リンチェンドルジェ・リンポチェ、アチ護法、歴代上師と諸仏菩薩の加持の下で、私達は父の身で、色々な事柄が見えた。ガン末期の父が、腹水や水腫も無く、痛み止めの使用量が一般患者の三十分の一に止まり、医者を不思議がらせていた。私達は伝統的な頑固な父が、信仰心の厚い弟子に変るのを見た。父の病は我々をしてこの世の苦難と仏法の殊勝を更に体得させた。そして、懺悔、敬う、信心、供養 の重要性を認識するきっかけとなった。リンチェンドルジェ・リンポチェの慈悲と衆生に対する無私の奉仕は、言語で表す術も無いのであった。父の病は、我々をして、リンチェンドルジェ・リンポチェと仏法に対する信心を更に深め、世俗を離れる心を強めたのであった。

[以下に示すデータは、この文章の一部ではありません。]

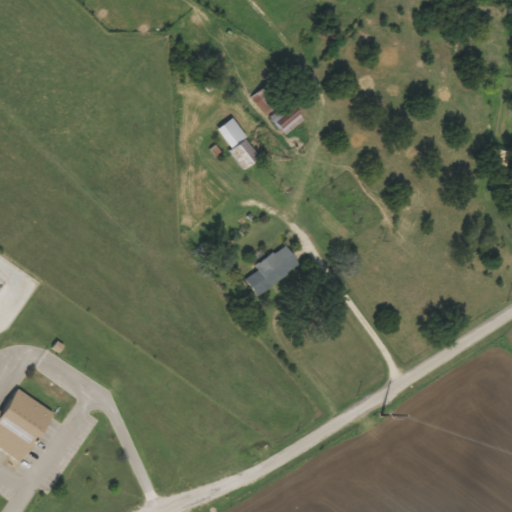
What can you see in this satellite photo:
building: (266, 99)
building: (287, 117)
building: (238, 142)
building: (273, 269)
power tower: (379, 414)
road: (346, 417)
building: (22, 424)
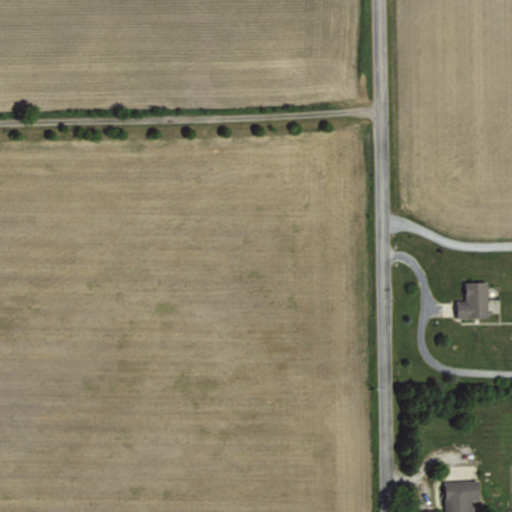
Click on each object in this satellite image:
road: (189, 117)
road: (381, 255)
building: (472, 299)
building: (459, 494)
building: (427, 510)
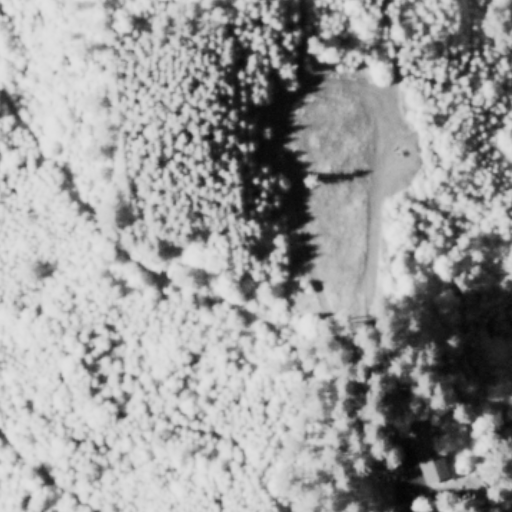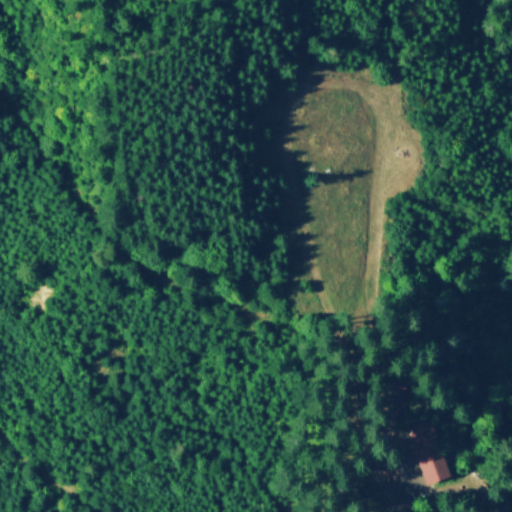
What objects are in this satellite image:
road: (375, 96)
road: (14, 106)
road: (190, 288)
road: (405, 450)
building: (426, 450)
building: (434, 450)
road: (48, 476)
road: (388, 486)
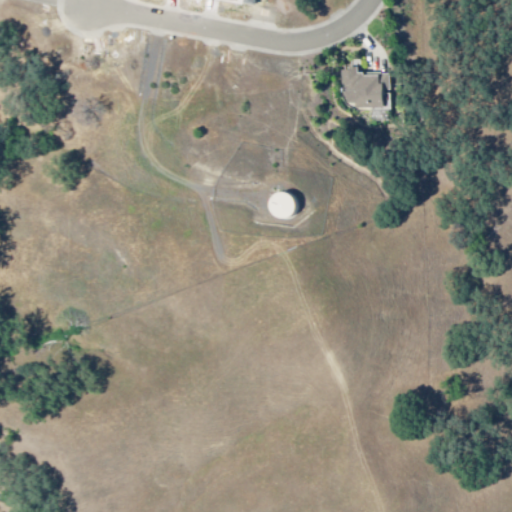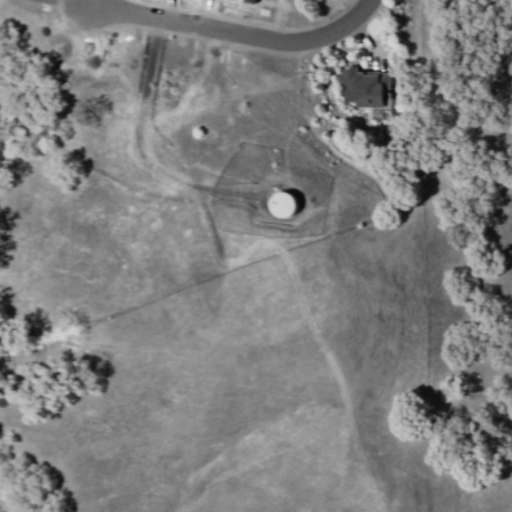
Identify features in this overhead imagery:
road: (69, 3)
road: (234, 38)
building: (367, 90)
building: (276, 209)
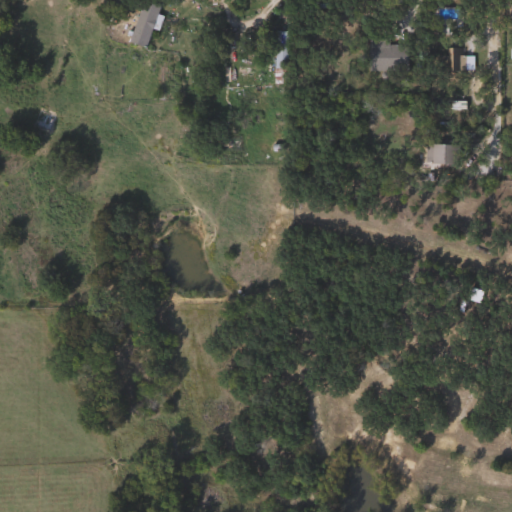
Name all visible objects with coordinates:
building: (508, 10)
building: (508, 10)
building: (140, 23)
building: (141, 23)
building: (191, 44)
building: (192, 45)
building: (448, 54)
building: (449, 55)
building: (277, 56)
building: (277, 56)
building: (383, 56)
building: (383, 56)
road: (496, 81)
building: (439, 155)
building: (439, 155)
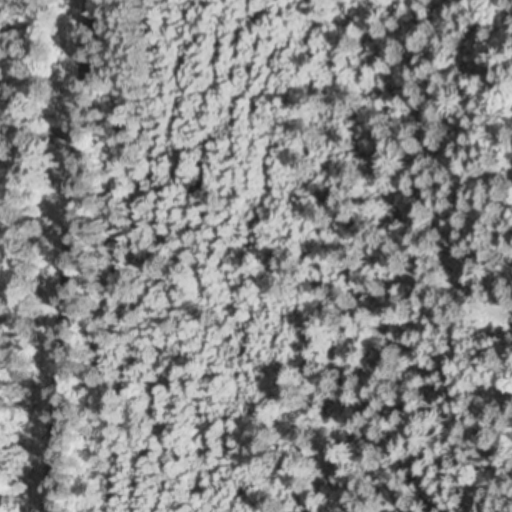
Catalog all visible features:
road: (73, 256)
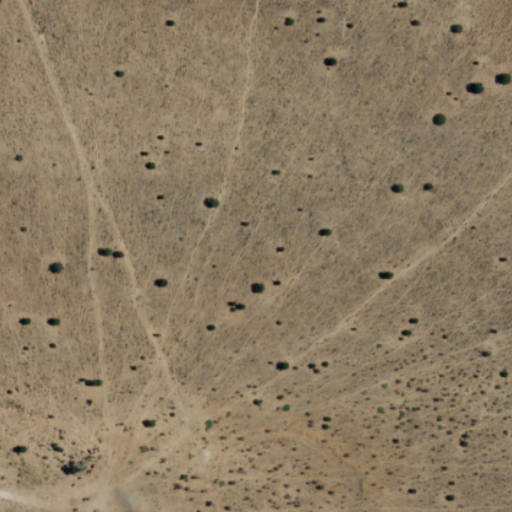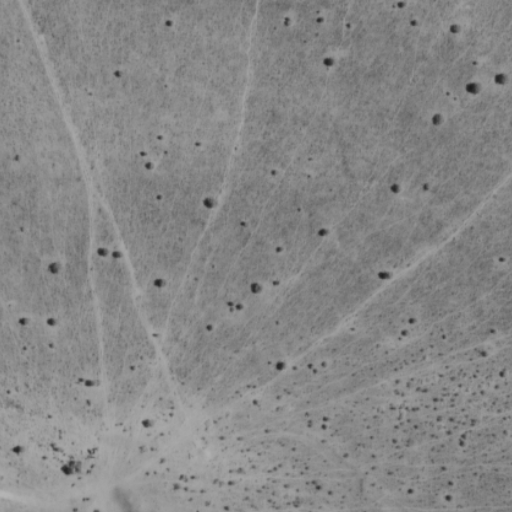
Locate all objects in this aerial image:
road: (229, 436)
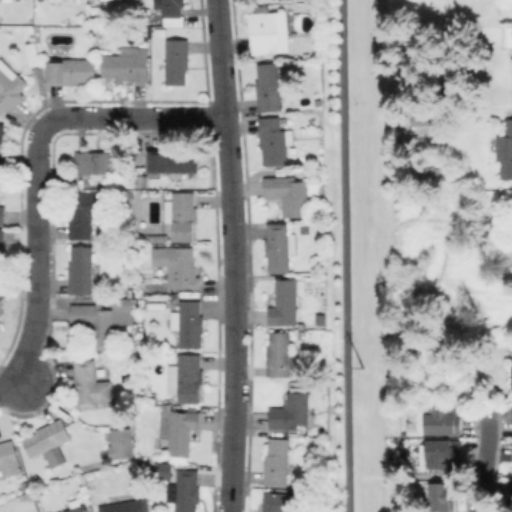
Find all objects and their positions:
building: (8, 0)
building: (46, 0)
building: (60, 0)
building: (173, 8)
building: (170, 12)
building: (269, 30)
building: (266, 32)
building: (34, 54)
building: (178, 60)
building: (174, 61)
building: (124, 65)
building: (128, 65)
building: (69, 71)
building: (72, 71)
building: (10, 86)
building: (8, 87)
building: (266, 87)
building: (272, 87)
building: (285, 119)
building: (422, 124)
building: (421, 125)
building: (0, 128)
building: (2, 132)
building: (272, 140)
building: (275, 140)
building: (505, 151)
building: (504, 152)
building: (94, 162)
building: (170, 162)
building: (174, 162)
building: (98, 163)
road: (39, 172)
building: (144, 180)
building: (286, 194)
building: (290, 194)
building: (86, 212)
building: (1, 214)
building: (183, 214)
building: (3, 215)
building: (81, 215)
building: (179, 215)
building: (0, 236)
building: (2, 237)
building: (156, 237)
building: (277, 246)
building: (280, 246)
road: (234, 255)
road: (344, 256)
building: (179, 265)
building: (175, 266)
building: (78, 269)
building: (81, 269)
building: (177, 293)
building: (286, 302)
building: (142, 303)
building: (282, 303)
building: (157, 305)
building: (1, 307)
building: (81, 314)
building: (104, 318)
building: (186, 323)
building: (190, 323)
building: (279, 353)
building: (277, 354)
building: (511, 375)
building: (187, 377)
building: (184, 378)
building: (88, 385)
building: (90, 385)
road: (26, 387)
building: (149, 397)
building: (292, 410)
building: (288, 413)
building: (441, 420)
building: (445, 420)
building: (180, 429)
building: (176, 430)
building: (49, 441)
building: (45, 442)
building: (118, 443)
building: (122, 443)
building: (438, 454)
building: (442, 454)
building: (10, 458)
road: (484, 458)
building: (8, 459)
building: (274, 461)
building: (278, 461)
building: (147, 464)
building: (187, 489)
building: (182, 490)
building: (509, 492)
building: (438, 496)
building: (439, 498)
building: (276, 502)
building: (282, 502)
building: (74, 505)
building: (123, 506)
building: (127, 506)
building: (78, 508)
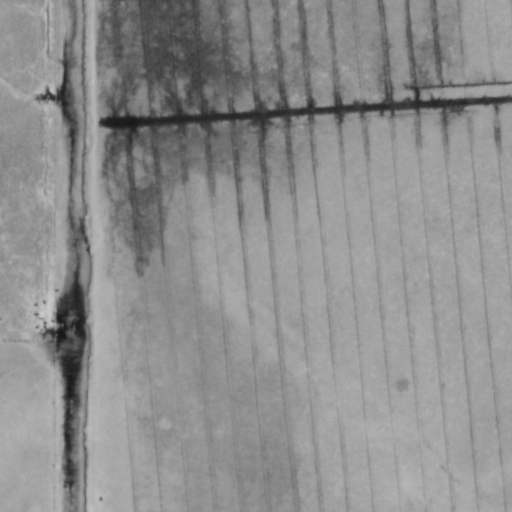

兄弟子淑君に感謝、何度も重要な時に適切な助言をしていただき、全てが変わることになった。兄弟子麗珍と謝医師の父の治療にかかわる手助けに感謝。兄弟子冠云に感謝、父に自らポワ法を求めさせる機会を作っていただいた。父に助けの手を差し伸べていただいたあらゆる兄弟子に感謝。父は目を瞑ったまま首の辺りを探し、ヒスイの観音像を探し当てると、安らぎがみなぎった面持ちになった。勿論、この背後にはリンチェンドルジェ・リンポチェの苦心惨憺たる経営がある。(其れはグループの事業や仏法事業に拘わらずだ。)今始めてリンチェンドルジェ・リンポチェがなぜ上師の功徳は称えて伝えなければいけなのか、なぜ会食をしなければならないのか、なぜ法界の眷属を世話しなければならないのか、とお教えになったことを体得することが出来た。これは全てこの末法の時代に、業の深い衆生を助けるために具現した殊勝な教法で、仏法が我々の生活に溶け込む様にする為である。我々はこの様な教法の中で、あまたの助けを得る。たとえば告別式の場で、私達が最も望んだのは寶吉祥の制服が現れることだった。此処で尊きリンチェンドルジェ・リンポチェが苦労にめけず衆生と父をお助けになることに感謝します。また煩わしさを厭わず、教え導き開示を行われることに、再び尊きリンチェンドルジェ・リンポチェに感謝をします。

宝吉祥仏法センター弟子高三朋

說明:亡くなられた兄弟子高錦仁の火葬後の頭骸骨の写真(内部より見たもの)。頭骸骨の梵穴に圓い穴が開いているのが見られる(矢印のある箇所),これはリンチェンドルジェ・リンポチェが亡者にポワ法を施した殊勝瑞象であり,醫學では解釈の出来ない現象だ。これは亡者は必ず淨土に往生した徴である。